▶ Task directions: Exact copy, no pictures: return all the records as they stand.

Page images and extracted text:
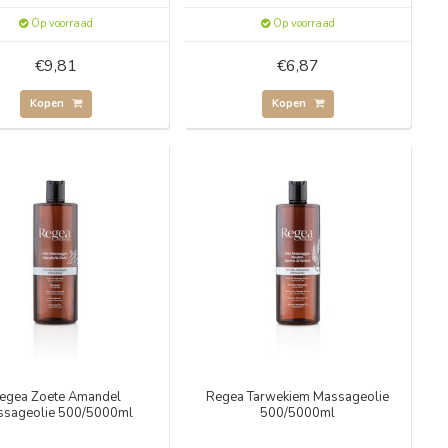
Op voorraad
Op voorraad
€9,81
€6,87
Kopen
Kopen
egea Zoete Amandel
Regea Tarwekiem Massageolie
sageolie 500/5000ml
500/5000ml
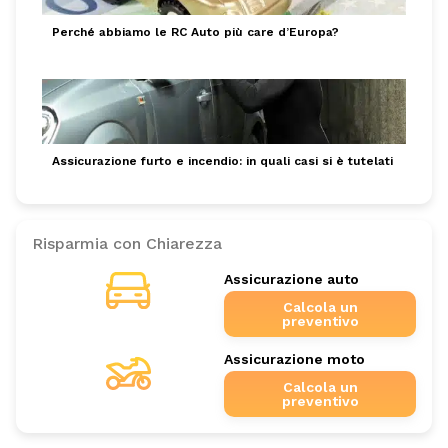
Perché abbiamo le RC Auto più care d’Europa?
Assicurazione furto e incendio: in quali casi si è tutelati
Risparmia con Chiarezza
Assicurazione auto
Calcola un
preventivo
Assicurazione moto
Calcola un
preventivo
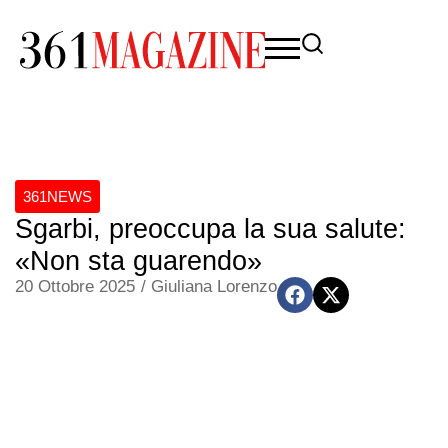
361NEWS
Sgarbi, preoccupa la sua salute:
«Non sta guarendo»
20 Ottobre 2025
/
Giuliana Lorenzo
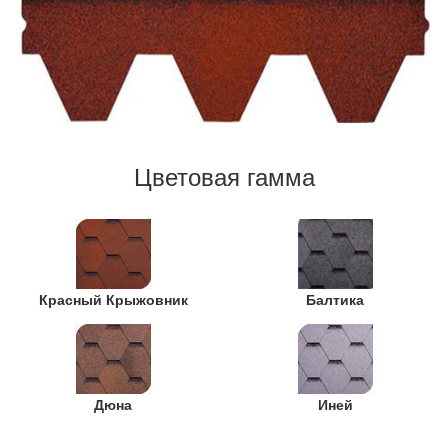
Цветовая гамма
Красный Крыжовник
Балтика
Дюна
Иней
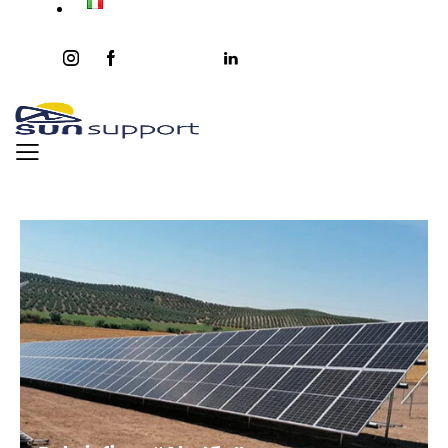
instagram
facebook-
twitter-
youtube2
linkedin
1
x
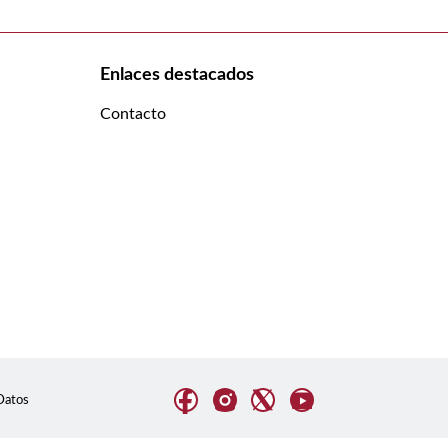
Enlaces destacados
Contacto
Datos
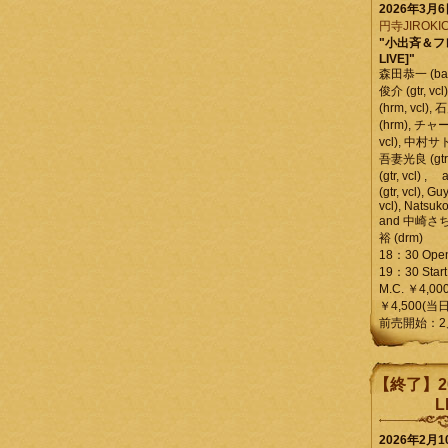
2026年3月
円寺JIROKIC
"小出斉＆フ
LIVE]"
森田恭一 (bass
俊介 (gtr, 
(hrm, vcl)
(hrm), チャ
vcl), 中村サトル
吾妻光良 (gtr
(gtr, vcl)
(gtr, vcl), Gu
vcl), Natsuk
and 中崎さち
裕 (drm)
18：30 Ope
19：30 Start
M.C. ￥4,00
￥4,500(当日
前売開始：2
【終了】2
L
2026年2月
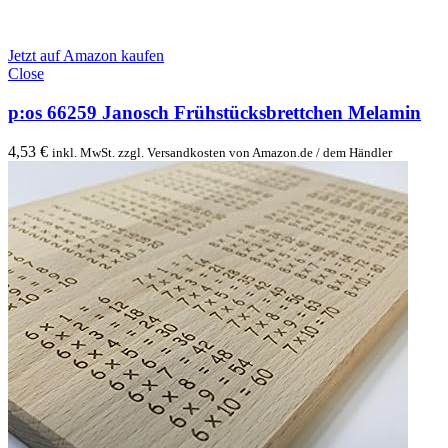
Jetzt auf Amazon kaufen
Close
p:os 66259 Janosch Frühstücksbrettchen Melamin
4,53
€
inkl. MwSt. zzgl. Versandkosten von Amazon.de / dem Händler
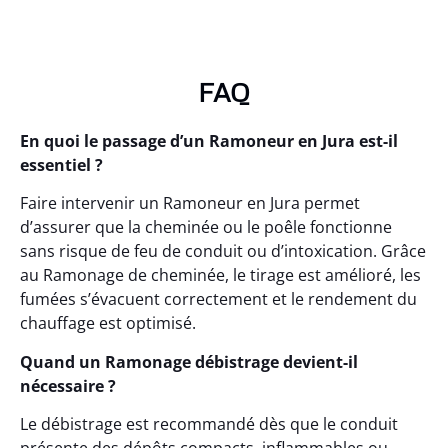
FAQ
En quoi le passage d’un Ramoneur en Jura est-il
essentiel ?
Faire intervenir un Ramoneur en Jura permet
d’assurer que la cheminée ou le poêle fonctionne
sans risque de feu de conduit ou d’intoxication. Grâce
au Ramonage de cheminée, le tirage est amélioré, les
fumées s’évacuent correctement et le rendement du
chauffage est optimisé.
Quand un Ramonage débistrage devient-il
nécessaire ?
Le débistrage est recommandé dès que le conduit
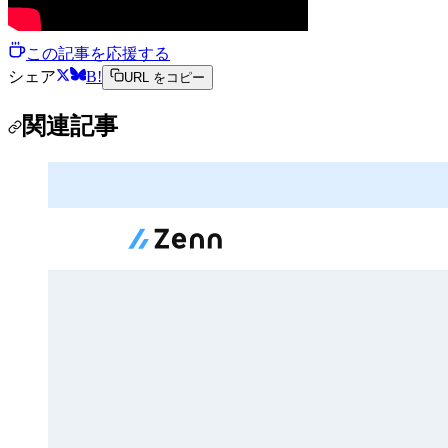
この記事を応援する
シェア
B!
URL をコピー
関連記事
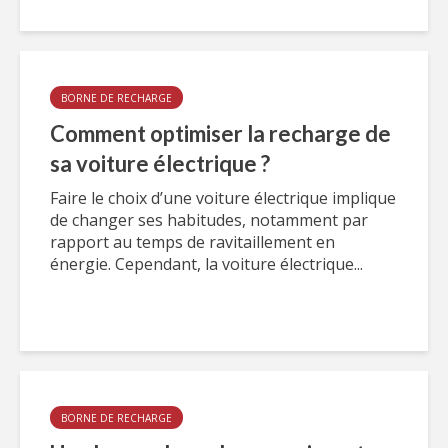
BORNE DE RECHARGE
Comment optimiser la recharge de
sa voiture électrique ?
Faire le choix d’une voiture électrique implique
de changer ses habitudes, notamment par
rapport au temps de ravitaillement en
énergie. Cependant, la voiture électrique...
BORNE DE RECHARGE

▶ Written solution:
Op voorraad
Op voorraad
€9,81
€6,87
Kopen
Kopen
egea Zoete Amandel
Regea Tarwekiem Massageolie
sageolie 500/5000ml
500/5000ml
Perché abbiamo le RC Auto più care d’Europa?
Assicurazione furto e incendio: in quali casi si è tutelati
Risparmia con Chiarezza
Assicurazione auto
Calcola un
preventivo
Assicurazione moto
Calcola un
preventivo
361NEWS
Sgarbi, preoccupa la sua salute:
«Non sta guarendo»
20 Ottobre 2025
/
Giuliana Lorenzo
Цветовая гамма
Красный Крыжовник
Балтика
Дюна
Иней
instagram
facebook-
twitter-
youtube2
linkedin
1
x
Enlaces destacados
Contacto
Datos
2026年3月
円寺JIROKIC
"小出斉＆フ
LIVE]"
森田恭一 (bass
俊介 (gtr, 
(hrm, vcl)
(hrm), チャ
vcl), 中村サトル
吾妻光良 (gtr
(gtr, vcl)
(gtr, vcl), Gu
vcl), Natsuk
and 中崎さち
裕 (drm)
18：30 Ope
19：30 Start
M.C. ￥4,00
￥4,500(当日
前売開始：2
【終了】2
L
2026年2月
Jetzt auf Amazon kaufen
Close
p:os 66259 Janosch Frühstücksbrettchen Melamin
4,53
€
inkl. MwSt. zzgl. Versandkosten von Amazon.de / dem Händler
FAQ
En quoi le passage d’un Ramoneur en Jura est-il
essentiel ?
Faire intervenir un Ramoneur en Jura permet
d’assurer que la cheminée ou le poêle fonctionne
sans risque de feu de conduit ou d’intoxication. Grâce
au Ramonage de cheminée, le tirage est amélioré, les
fumées s’évacuent correctement et le rendement du
chauffage est optimisé.
Quand un Ramonage débistrage devient-il
nécessaire ?
Le débistrage est recommandé dès que le conduit
この記事を応援する
シェア
B!
URL をコピー
関連記事
BORNE DE RECHARGE
Comment optimiser la recharge de
sa voiture électrique ?
Faire le choix d’une voiture électrique implique
de changer ses habitudes, notamment par
rapport au temps de ravitaillement en
énergie. Cependant, la voiture électrique...
BORNE DE RECHARGE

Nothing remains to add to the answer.